Лицей послушных жен (сборник) - Роздобудько Ирэн Виталиевна (книга читать онлайн бесплатно без регистрации txt) 📗
Я напрягла память, вспоминая новые слова и понятия. И мысленно составляла некий словарик из услышанных слов.
«Засандалить». Здесь все понятно: надеть сандалии, то есть обуться.
«Тоналка?» Та девушка сказала что-то вроде: «У тебя есть тоналка?» Может, она имела в виду камертон, по которому можно проверять тональность голоса? То есть стриты тоже заботятся об интонации в разговоре, чтобы голос звучал мелодично? Нас этому учили на уроках «общения».
Дальше шли «хаер» и «прикид». Что такое «хаер», я поняла: речь шла о прическе.
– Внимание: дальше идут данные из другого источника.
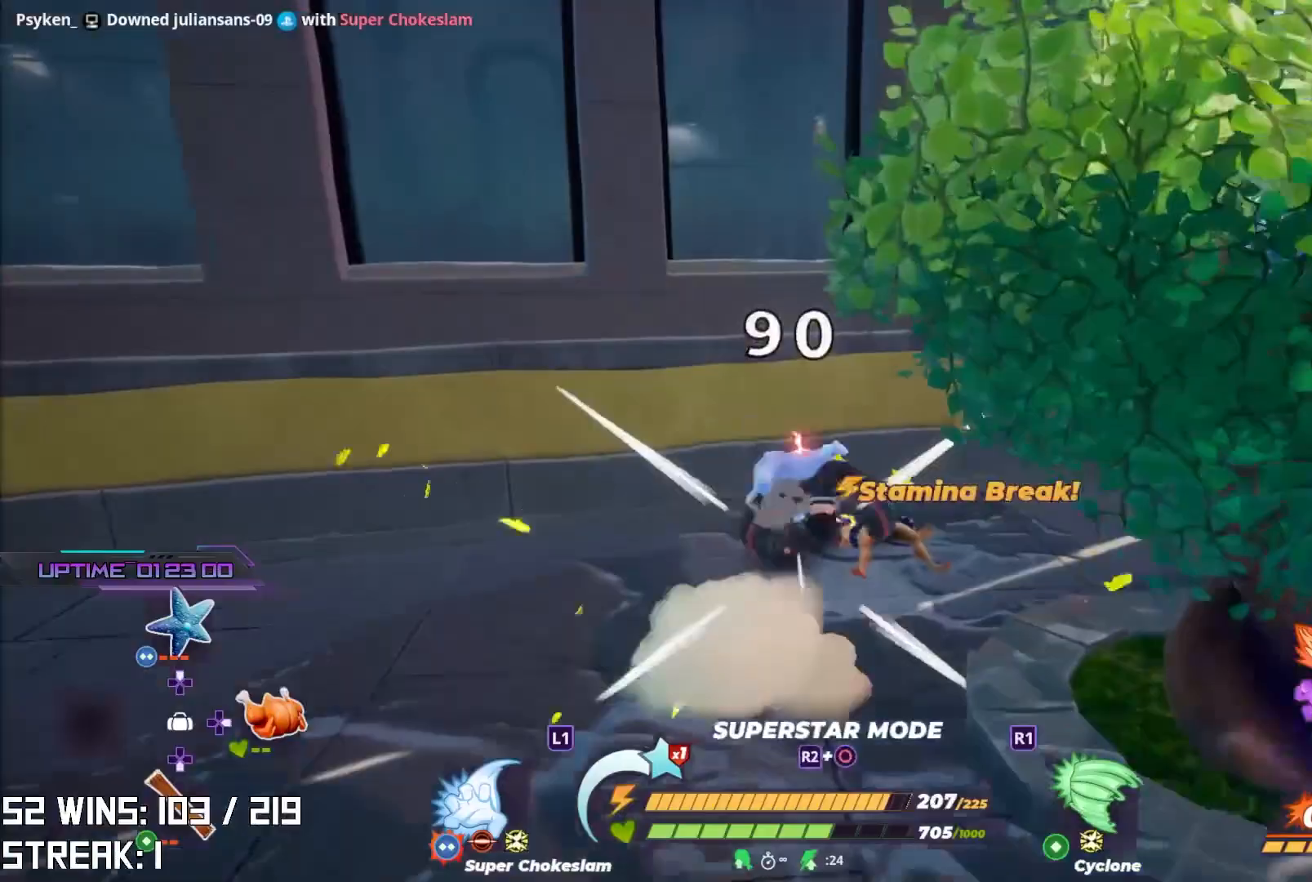
{"buttons": [], "left_stick": "up-right", "right_stick": "center", "events": [[150, "left_stick", "down"], [233, "left_stick", "down-right"], [283, "right_stick", "up-right"], [417, "right_stick", "center"], [450, "left_stick", "up-right"]]}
Значит, стриты так же учат английский, как и мы.
А вот насчет «прикида»… Госпожа Учительница иногда говорила нам «сделаем прикидку», когда речь шла о черновом написании какого-нибудь сочинения, чтобы мы не наделали ошибок. То есть стриты тоже пользуются «прикидом», чтобы не наделать ошибок. Только вот в чем? «Копец» – это, видимо, тот, кто копает.
А вот словам «цирла», «фуфло», «кумарит», «херня», «мусора» я не могла найти толкования. Может, я просто неправильно их услышала?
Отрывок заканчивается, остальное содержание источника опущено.